One poor fellow, whose head was so smothered in bandages that his features could not be seen, remarked, “We could beat them with bladder-sticks if it were not for the shells, which were appalling. The effect could not be described.”
A private of the West Kent Regiment, who was through the Boer War, said there was never anything like the fighting at Mons in South Africa. That was a game of skittles by comparison.
They came at us, he said, in great masses. It was like shooting rabbits, only as fast as you shot one lot down another lot took their place. You couldn’t help hitting them. We had plenty of time to take aim, and if we weren’t reaching the Bisley standard all the time, we must have done a mighty lot of execution. As to their rifle fire, they couldn’t hit a haystack.
A sergeant gunner of the Royal Field Artillery, who was wounded at Tournai, owing to an injury to his jaw was unable to speak, but he wrote on a pad:
I was on a flank with my gun and fired about sixty rounds in forty minutes. We wanted support and could not get it. It was about 500 English trying to save a flank attack, against, honestly, I should say, 10,000. As fast as you shot them down more came.

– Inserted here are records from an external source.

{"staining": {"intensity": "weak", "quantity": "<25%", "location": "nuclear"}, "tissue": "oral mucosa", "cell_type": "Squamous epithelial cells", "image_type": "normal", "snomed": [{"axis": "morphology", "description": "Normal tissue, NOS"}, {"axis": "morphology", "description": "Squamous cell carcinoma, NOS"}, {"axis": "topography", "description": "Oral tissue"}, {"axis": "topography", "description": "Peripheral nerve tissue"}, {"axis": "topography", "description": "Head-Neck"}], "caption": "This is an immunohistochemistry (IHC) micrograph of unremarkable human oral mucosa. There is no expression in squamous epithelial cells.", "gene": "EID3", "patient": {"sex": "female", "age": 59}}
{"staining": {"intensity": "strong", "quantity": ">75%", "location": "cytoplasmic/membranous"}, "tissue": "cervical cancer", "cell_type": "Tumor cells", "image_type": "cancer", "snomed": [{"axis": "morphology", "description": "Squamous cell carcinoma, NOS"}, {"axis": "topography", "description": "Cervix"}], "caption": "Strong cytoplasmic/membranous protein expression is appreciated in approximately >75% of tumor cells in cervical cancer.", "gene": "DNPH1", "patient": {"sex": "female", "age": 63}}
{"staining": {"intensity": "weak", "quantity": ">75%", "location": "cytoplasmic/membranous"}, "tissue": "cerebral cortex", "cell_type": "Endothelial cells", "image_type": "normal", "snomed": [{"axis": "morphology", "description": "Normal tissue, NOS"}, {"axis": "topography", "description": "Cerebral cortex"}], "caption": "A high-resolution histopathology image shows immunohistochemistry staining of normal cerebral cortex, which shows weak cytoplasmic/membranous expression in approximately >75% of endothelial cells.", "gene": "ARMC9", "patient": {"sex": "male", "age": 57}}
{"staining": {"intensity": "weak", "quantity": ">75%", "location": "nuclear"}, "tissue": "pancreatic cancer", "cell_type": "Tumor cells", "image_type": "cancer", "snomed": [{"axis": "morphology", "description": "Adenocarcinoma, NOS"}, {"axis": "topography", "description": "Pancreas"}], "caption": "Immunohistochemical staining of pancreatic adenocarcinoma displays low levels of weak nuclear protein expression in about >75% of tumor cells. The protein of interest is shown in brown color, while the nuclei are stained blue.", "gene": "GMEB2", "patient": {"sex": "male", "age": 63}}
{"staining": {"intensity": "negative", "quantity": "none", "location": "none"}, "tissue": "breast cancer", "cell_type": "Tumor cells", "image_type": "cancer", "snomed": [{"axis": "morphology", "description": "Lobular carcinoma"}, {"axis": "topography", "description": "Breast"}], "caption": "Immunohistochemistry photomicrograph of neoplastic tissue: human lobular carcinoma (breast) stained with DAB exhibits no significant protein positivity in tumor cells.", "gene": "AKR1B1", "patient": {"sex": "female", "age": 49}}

But for their aeroplanes they would be useless. I was firing for one hour at from 1,500 yards down to 700 yards, so you can tell what it was like.
In Hospital.
(4) At London.
All the heroism that has been displayed by British troops in the present war will never be known. A few individual cases may chance to be heard of. Others will be known only to the Recording Angel. Two instances of extraordinary bravery are mentioned by a couple of wounded soldiers lying in the London Hospital in the course of a narrative of their own adventures.
One of them, a splendid fellow of the Royal West Kent Regiment, told a Daily Telegraph reporter:
We were in a scrubby position just outside Mons from Saturday afternoon till Monday morning. After four hours each of our six big guns was put out of action. Either the gunners were killed or wounded, or the guns themselves damaged. For the rest of the time—that is, until Monday morning, when we retired—we had to stick the German fire without being able to retaliate. It was bad enough to stand this incessant banging away, but it made it worse not to be able to reply.